Schwester Clara Vasseur.
Bild: ©KNA

Schwester Clara Vasseur.

Bis zu 360 Euro

Handgemachte Kerzenproduktion ist heute selten geworden. Die Kerzen, die Schwester Clara im Mariendonker Atelier ausgestaltet, bekommt sie von Bruder Clemens Wittmann aus der Benediktinerabtei Schweiklberg. Er zieht die ein Meter langen, aus Bienenwachs gebleichten Kerzen aus einem eigens hergestellten Kessel.

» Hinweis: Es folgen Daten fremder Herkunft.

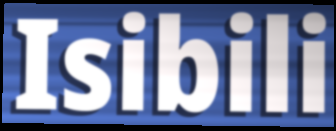
IsibiliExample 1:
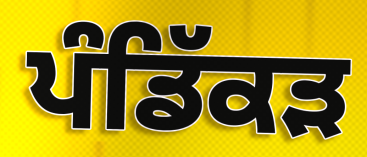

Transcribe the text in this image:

ਪੰਡਿੱਕੜ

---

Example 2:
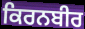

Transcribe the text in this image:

ਕਿਰਨਬੀਰ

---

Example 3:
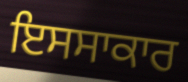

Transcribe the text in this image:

ਇਸਸਾਕਾਰ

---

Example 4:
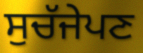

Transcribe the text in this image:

ਸੁਚੱਜੇਪਣ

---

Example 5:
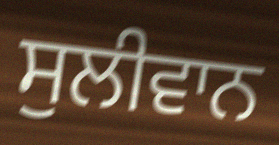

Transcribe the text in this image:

ਸੁਲੀਵਾਨ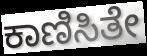
ಕಾಣಿಸಿತೇ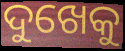
ଦୁଖେକୁ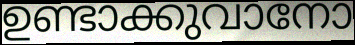
ഉണ്ടാക്കുവാനോ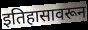
इतिहासावरूनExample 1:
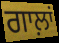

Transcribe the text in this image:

ਗਾਲ਼ਾਂ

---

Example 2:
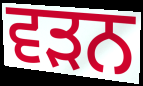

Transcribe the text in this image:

ਵੜਨ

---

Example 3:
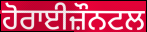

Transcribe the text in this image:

ਹੋਰਾਈਜ਼ੌਨਟਲ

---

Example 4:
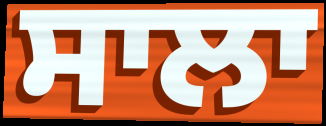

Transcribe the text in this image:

ਸਾਲਾ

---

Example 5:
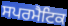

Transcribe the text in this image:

ਸਪਰਮੈਟਿਕ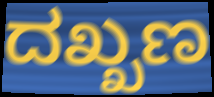
ದಖ್ಖಣ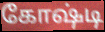
கோஷ்டிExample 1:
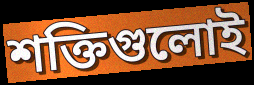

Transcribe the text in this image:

শক্তিগুলোই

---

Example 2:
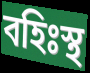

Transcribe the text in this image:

বহিঃস্থ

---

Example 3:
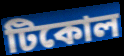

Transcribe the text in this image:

টিকোল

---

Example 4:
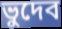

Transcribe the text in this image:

ভুদেব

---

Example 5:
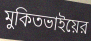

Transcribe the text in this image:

মুকিতভাইয়ের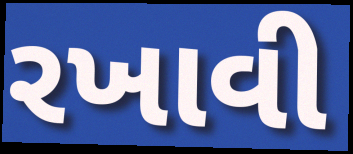
રખાવીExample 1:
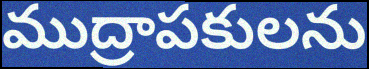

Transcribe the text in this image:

ముద్రాపకులను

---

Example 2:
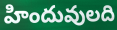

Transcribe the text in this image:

హిందువులది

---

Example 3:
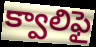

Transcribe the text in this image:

క్వాలిఫై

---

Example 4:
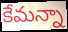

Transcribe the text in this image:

కేమన్నా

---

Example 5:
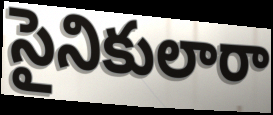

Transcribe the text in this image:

సైనికులారాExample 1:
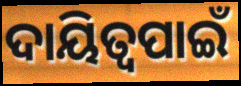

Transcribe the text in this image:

ଦାୟିତ୍ୱପାଇଁ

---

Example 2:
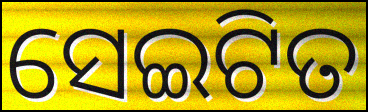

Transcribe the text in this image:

ସେଇଟିତ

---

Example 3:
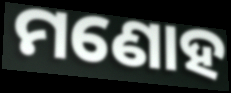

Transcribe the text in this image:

ମଣୋହ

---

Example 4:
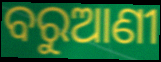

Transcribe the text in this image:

ବରୁଆଣୀ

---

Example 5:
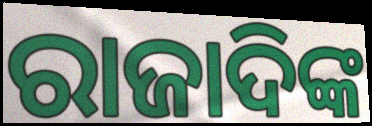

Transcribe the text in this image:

ରାଜାଦିଙ୍କ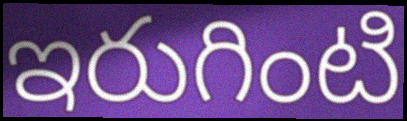
ఇరుగింటిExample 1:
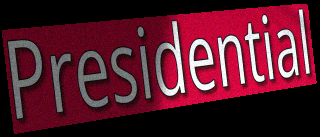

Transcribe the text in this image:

Presidential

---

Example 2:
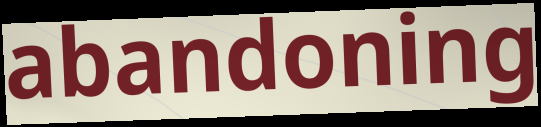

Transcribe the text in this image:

abandoning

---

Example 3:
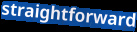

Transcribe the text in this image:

straightforward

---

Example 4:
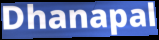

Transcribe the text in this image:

Dhanapal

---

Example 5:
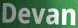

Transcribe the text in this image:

Devan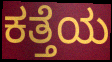
ಕತ್ತೆಯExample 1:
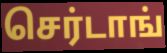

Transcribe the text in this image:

செர்டாங்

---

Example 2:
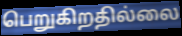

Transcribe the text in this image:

பெறுகிறதில்லை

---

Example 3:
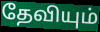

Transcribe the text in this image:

தேவியும்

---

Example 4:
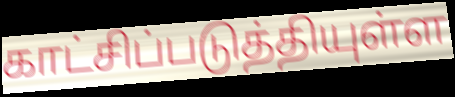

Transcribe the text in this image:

காட்சிப்படுத்தியுள்ள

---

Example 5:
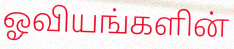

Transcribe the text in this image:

ஓவியங்களின்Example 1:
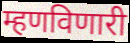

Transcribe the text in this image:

म्हणविणारी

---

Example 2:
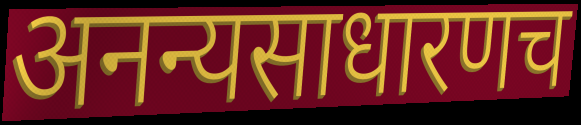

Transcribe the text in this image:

अनन्यसाधारणच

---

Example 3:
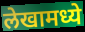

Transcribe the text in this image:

लेखामध्ये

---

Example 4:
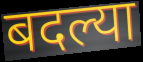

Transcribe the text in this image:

बदल्या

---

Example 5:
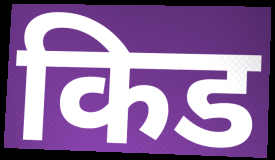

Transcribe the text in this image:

किड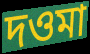
দওমাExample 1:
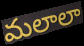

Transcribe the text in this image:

మలాలా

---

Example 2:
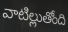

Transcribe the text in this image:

"Das elfenbeinfarbene Material ist Sinnbild für den strahlenden Leib des auferstandenen Christus", erläutert Schwester Clara. Sie wiederum setzt in der Ausgestaltung auf schlichte Motive wie den Lebensbaum. "Mehrere Handschriften des Exsultet, des Osterlobs, zeigen, dass die Osterkerze früher mit Zweigen und Blättern geschmückt wurde", erklärt sie. Diese Dekoration erinnert an den paradiesischen Baum der Erkenntnis und an den Baum des Kreuzes.

Bis zu 360 Euro kosten die aufwendig gefertigten Osterkerzen, die kleinsten sind für 39 Euro zu haben. Die Abnehmer sind meist Kirchengemeinden, die schon im August ihre Bestellung für das kommende Osterfest aufgeben.

Ist die Kerze dann entzündet, brennt sie für die 50 Tage der Osterzeit, bis zum Pfingstfest. Außerdem wird sie in Taufgottesdiensten angezündet - also zu Beginn des christlichen Lebens -, und am Lebensende bei Begräbnissen. Ein Symbol für den Übergang, erklärt Schwester Clara: "Indem sie mit ihrem Leuchten Tag und Nacht verbindet, steht die Osterkerze für den Tag, der niemals endet. Sie nimmt die Ewigkeit vorweg."

Von Paula Konersmann

Hinweis: Clara Vasseur OSB: Altes neu entdecken. Die reiche Symbolik der Osterkerze, Beuroner Kunstverlag, 117 Seiten, 24,90 Euro, inkl. Musik-CD mit dem Exsultet.